After his arrival at the operation room, routine monitors were applied and a 20-G venous cannula was inserted in his left arm. Epidural catheter was placed via the T6/7 intervertebral space in the left decubitus position. Next, after arterial catheter insertion under local anesthesia, 3 mL of 4% lidocaine was sprayed around and into his larynx and epiglottis, under oxygen administration (3 mL/min with a nasal cannula). The combination of 5 mg droperidol and 100 μg fentanyl was intravenously administered to induce light sedation. A 37-Fr left-sided silicon DLT with a reinforced bronchial tip (SILBRONCHO™, Fuji Systems, Tokyo, Japan) was inserted via his trachea into the left main bronchus using a bronchoscope with 3.8 mm diameter (Ambu aView™ and aScope™ 3 Broncho Slim, Ambu, Copenhagen, Denmark), with the patient breathing spontaneously. Although remarkable stenosis of the left main bronchus (LMB) was seen under fiberoptic bronchoscopy (FOB), the bronchoscope was passed successfully, serving as a guide for placement of the DLT into the LMB. After bronchial insertion of the DLT and confirmation of the adequacy of manual positive pressure ventilation, 100 mg of propofol and 50 mg of rocuronium were administered for anesthesia maintenance. Despite collapse of the anterior and left apical parts of the bronchus by the weight of the tumor, accurate placement of the left-sided DLT could be performed owing to its flexibility. During left-sided one lung ventilation (OLV), positive pressure ventilation could be achieved with a permissive tidal volume of 400 mL after muscle relaxant administration in the supine position. Then, a central venous catheter was inserted via the right femoral vein.

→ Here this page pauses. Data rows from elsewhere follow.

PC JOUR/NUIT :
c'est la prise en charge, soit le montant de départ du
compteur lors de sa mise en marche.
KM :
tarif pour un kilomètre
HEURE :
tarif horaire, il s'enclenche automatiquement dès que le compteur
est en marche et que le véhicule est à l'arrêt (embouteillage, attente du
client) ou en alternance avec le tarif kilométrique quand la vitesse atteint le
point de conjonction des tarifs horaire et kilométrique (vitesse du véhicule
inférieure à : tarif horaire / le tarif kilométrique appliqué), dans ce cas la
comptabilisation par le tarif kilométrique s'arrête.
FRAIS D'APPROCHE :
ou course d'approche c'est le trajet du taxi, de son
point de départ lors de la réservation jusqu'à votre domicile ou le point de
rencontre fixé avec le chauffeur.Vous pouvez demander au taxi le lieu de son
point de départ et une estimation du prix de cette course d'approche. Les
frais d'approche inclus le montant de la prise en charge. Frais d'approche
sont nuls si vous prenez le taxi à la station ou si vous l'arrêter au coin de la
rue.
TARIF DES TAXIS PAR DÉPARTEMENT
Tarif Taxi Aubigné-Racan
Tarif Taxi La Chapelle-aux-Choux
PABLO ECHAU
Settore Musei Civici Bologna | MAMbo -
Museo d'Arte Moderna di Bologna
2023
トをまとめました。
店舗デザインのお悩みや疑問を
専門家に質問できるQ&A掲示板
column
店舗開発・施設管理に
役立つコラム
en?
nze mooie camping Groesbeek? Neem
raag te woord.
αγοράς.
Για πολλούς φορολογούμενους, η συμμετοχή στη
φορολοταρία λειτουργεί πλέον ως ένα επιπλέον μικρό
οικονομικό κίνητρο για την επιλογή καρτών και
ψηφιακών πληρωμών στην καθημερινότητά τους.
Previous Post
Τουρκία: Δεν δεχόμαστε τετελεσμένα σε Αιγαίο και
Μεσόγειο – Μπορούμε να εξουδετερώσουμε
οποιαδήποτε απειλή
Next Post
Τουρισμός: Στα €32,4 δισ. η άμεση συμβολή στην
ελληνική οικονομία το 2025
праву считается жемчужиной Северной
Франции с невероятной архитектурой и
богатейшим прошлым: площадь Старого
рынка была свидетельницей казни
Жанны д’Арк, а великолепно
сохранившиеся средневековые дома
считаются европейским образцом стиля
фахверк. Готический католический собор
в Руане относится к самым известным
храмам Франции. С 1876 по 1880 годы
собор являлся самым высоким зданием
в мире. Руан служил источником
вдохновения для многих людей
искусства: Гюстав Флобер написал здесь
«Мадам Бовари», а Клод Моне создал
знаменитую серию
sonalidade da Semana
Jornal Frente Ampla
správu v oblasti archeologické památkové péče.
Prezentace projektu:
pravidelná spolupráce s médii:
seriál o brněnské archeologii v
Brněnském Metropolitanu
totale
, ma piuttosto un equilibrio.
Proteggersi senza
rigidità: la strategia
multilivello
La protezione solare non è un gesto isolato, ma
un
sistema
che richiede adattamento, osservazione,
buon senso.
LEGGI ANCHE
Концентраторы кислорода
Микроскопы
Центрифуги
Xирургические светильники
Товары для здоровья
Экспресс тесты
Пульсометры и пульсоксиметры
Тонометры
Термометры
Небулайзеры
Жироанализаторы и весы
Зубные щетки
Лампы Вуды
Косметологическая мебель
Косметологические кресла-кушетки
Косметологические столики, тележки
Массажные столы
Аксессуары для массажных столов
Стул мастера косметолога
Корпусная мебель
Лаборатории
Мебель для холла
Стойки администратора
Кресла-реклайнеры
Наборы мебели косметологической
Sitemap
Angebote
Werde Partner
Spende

After the patient was turned to the left lateral position, we once again confirmed the accuracy of DLT placement using bronchoscopy. At this point, his systolic blood pressure decreased to 60 mmHg, probably due to shift in the SVC that resulted in reduced venous return. Intermittently, 0.1-mg boluses of phenylephrine were administered as required, up to a total of 0.5 mg. However, since this did not result in an adequate increase in blood pressure, a continuous infusion of phenylephrine at the rate of 1 mg/h and albumin administration for volume loading were commenced. After achieving circulatory stability, left-sided OLV was attempted for 30 min. Since SpO2 could be maintained above 93% (FiO2 = 1), we decided to start the scheduled surgical procedure.
However, on opening the right thoracic cavity, his SpO2 gradually decreased to 88%, although the FiO2 remained at 1.0. Hence, we considered alternative airway management strategies or changing the surgical procedure before SVC clamping, because we have previously experienced severe hypotension and hypoxemia during SVC dissection that was difficult to manage. It was clarified by direct observation via the surgical field that selective block of the right upper lobe was the only available option during the main procedure of SVC replacement. Hence, we decided to perform selective block of the right upper lobe with a BB (Uni-blocker™ Fuji Systems Corp, Tokyo, Japan) in combination with the left-sided DLT (Fig. 3). The BB was inserted first through the tracheal lumen, followed by a smaller (3.1 mm) diameter FOB (LF-DP ™, OLYMPUS, Tokyo, Japan). BB was easily inserted with a simple rotation technique into the right upper bronchus, appropriate placement of BB in the upper bronchus being facilitated by the slight stenosis of the intermedius just below the right upper bronchus (Fig. 1a, b). Thereafter, SpO2 could be maintained above 93% during the remaining procedure and SVC replacement was successfully performed (Fig. 4).
The tumor along with the SVC and part of the sternum and the right fourth rib were resected. Additionally, after turning the patient to the supine position, partial resection of the right lung and left upper lobectomy were performed due to tumor invasion. After tumor resection, there was no decrease in either blood pressure or SpO2. Postoperatively, the DLT was changed to a supraglottic airway device (SGA) to facilitate subsequent bronchoscopic observation and to avoid excessive airway pressure due to bucking or coughing during emergence from general anesthesia.
Subsequently, the patient’s spontaneous respiration recovered after reversal of the muscle relaxant with 200 mg sugammadex, and the SGA was removed easily and smoothly. Durations of surgery and anesthesia were 443 and 525 min, respectively. Postoperative recovery was favorable. He was discharged without any complications on the tenth day after surgery.